• _Task brief_
Within the entries below, output exactly the lines between the line containing "Автомобили Changan CS35" and the line containing "掲示板へのご掲載はこちら", inclusive, and omit any picture.

• _Data supplied_

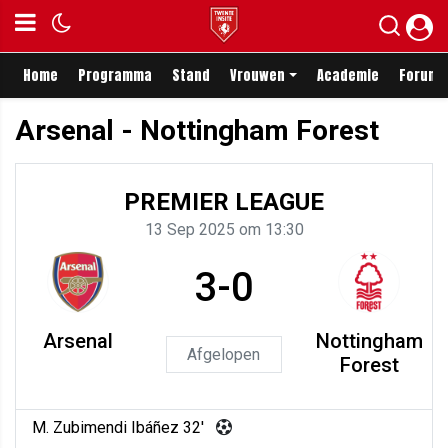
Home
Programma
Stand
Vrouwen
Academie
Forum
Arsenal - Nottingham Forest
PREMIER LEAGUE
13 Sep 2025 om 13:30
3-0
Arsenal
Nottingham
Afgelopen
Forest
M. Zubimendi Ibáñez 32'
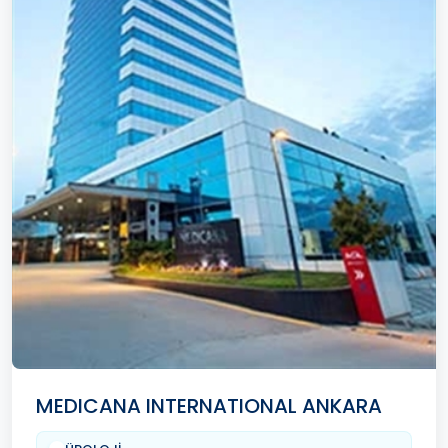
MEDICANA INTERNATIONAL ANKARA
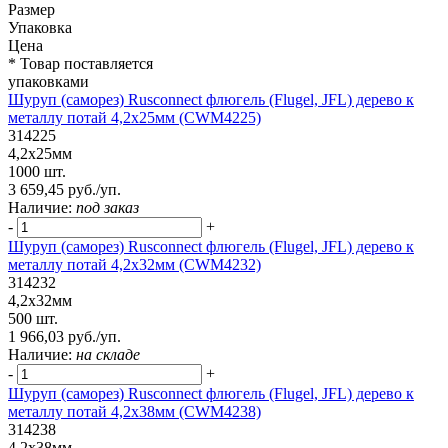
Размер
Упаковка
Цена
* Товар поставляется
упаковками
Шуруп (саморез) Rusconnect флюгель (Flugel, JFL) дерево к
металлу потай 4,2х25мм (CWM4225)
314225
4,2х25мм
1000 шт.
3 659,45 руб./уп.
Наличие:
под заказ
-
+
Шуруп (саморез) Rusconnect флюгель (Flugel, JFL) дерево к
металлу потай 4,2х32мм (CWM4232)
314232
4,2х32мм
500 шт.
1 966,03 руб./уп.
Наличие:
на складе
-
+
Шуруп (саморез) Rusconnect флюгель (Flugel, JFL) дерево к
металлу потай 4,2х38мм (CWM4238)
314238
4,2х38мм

---

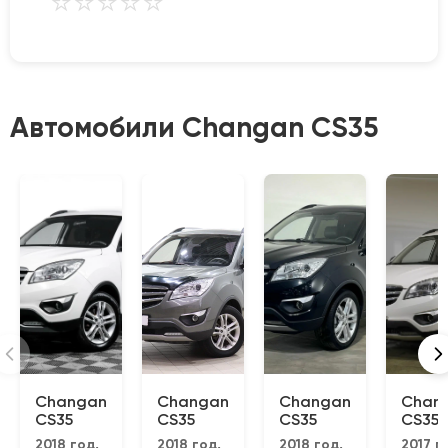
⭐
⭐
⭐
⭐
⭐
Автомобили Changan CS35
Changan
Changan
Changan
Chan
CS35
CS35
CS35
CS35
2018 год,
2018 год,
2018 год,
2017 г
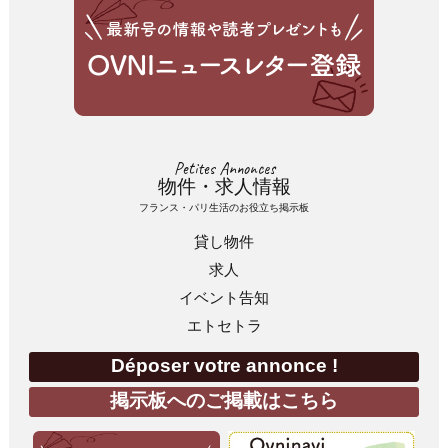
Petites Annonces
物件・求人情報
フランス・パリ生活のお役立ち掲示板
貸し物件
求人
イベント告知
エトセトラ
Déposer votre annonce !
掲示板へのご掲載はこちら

• _Answer section_
Автомобили Changan CS35
Changan
Changan
Changan
Chan
CS35
CS35
CS35
CS35
2018 год,
2018 год,
2018 год,
2017 г
Petites Annonces
物件・求人情報
フランス・パリ生活のお役立ち掲示板
貸し物件
求人
イベント告知
エトセトラ
Déposer votre annonce !
掲示板へのご掲載はこちら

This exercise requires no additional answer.